Kohli’s best days behind him

The sorry figure of 16/2 flared into 18/3 when Virat Kohli’s forward thrust found the edge of his bat and flew to the slips, where Daryll Mitchell grabbed a low catch. It ended another harrowing series for Kohli, and with the hard truth that perhaps his best days are past him. This series, he has been a shadow of a shadow, a redoubtable proof that he is a diminished force. Beneath the paining shoulders could be a tired mind too. He has lost the unflinching drive that made him.

By now, collapses of damningly farcical nature, even at home, are such a constant that it ceases to shock the audience. Ten balls later, India slipped further into the gorge, with the home-boys, Yashasvi Jaiswal and Sarfaraz Khan, touted the future of Indian batting, floundering. More than the wickedness of the surface, it was pressure that broke them. Yashasvi defended with the pad in front of the bat, making Glenn Phillips resemble peak Saqlain Mushtaq. He was unsure which way the ball would turn. It didn’t and he was struck plumb.
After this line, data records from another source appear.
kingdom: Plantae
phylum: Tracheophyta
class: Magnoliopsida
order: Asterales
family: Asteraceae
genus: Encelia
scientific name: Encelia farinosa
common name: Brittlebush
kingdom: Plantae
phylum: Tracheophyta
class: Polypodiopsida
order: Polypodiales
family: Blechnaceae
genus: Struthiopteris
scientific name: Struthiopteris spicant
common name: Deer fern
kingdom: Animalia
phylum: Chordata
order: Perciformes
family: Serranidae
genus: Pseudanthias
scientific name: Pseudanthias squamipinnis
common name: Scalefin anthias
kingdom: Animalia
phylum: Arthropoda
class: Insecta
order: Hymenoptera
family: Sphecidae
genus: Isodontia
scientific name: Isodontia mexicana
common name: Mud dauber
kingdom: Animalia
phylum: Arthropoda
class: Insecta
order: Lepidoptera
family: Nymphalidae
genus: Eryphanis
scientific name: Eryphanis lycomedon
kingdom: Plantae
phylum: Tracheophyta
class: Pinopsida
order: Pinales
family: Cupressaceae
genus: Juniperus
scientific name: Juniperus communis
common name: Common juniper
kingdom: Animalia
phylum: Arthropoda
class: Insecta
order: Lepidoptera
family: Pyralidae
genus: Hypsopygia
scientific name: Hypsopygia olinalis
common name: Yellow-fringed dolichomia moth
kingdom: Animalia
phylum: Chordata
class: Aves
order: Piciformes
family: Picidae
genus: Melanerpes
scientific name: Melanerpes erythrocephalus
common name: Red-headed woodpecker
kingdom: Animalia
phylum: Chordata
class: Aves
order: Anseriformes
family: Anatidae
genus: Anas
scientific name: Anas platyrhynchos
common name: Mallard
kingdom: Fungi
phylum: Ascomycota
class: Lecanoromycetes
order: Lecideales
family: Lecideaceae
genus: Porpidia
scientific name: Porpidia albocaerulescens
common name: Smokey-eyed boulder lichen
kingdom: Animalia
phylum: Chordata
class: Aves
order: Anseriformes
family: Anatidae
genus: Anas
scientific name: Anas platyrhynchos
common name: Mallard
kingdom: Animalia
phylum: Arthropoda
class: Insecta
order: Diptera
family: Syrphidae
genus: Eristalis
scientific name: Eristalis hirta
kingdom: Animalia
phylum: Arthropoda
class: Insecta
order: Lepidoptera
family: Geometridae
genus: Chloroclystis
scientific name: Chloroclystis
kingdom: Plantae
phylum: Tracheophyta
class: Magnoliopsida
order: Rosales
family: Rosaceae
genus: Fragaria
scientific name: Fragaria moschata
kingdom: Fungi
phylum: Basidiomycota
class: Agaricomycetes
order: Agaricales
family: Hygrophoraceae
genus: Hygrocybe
Enter Sarfaraz. His first home Test would haunt him for a while. His first shift lasted four balls. His second lasted two fewer, though he made a run before sweeping himself to destruction. He is a proficient sweeper in domestic cricket, but on a raging turner with bounce it was plain foolish. Even more so if you are premeditating. Like Gill, he was another victim of an inflexible mindset. To perish to a full toss on this surface was frightful.

Ravindra Jadeja, reprieved first ball, arrested the slide in the company of Pant. He resisted for 21 balls, performing the sidekick role to the dynamic Pant. Run by run, they nearly halved the target before the bat-pad gobbled him up. But as long as Pant batted, hope lingered. He fell, and so too his team.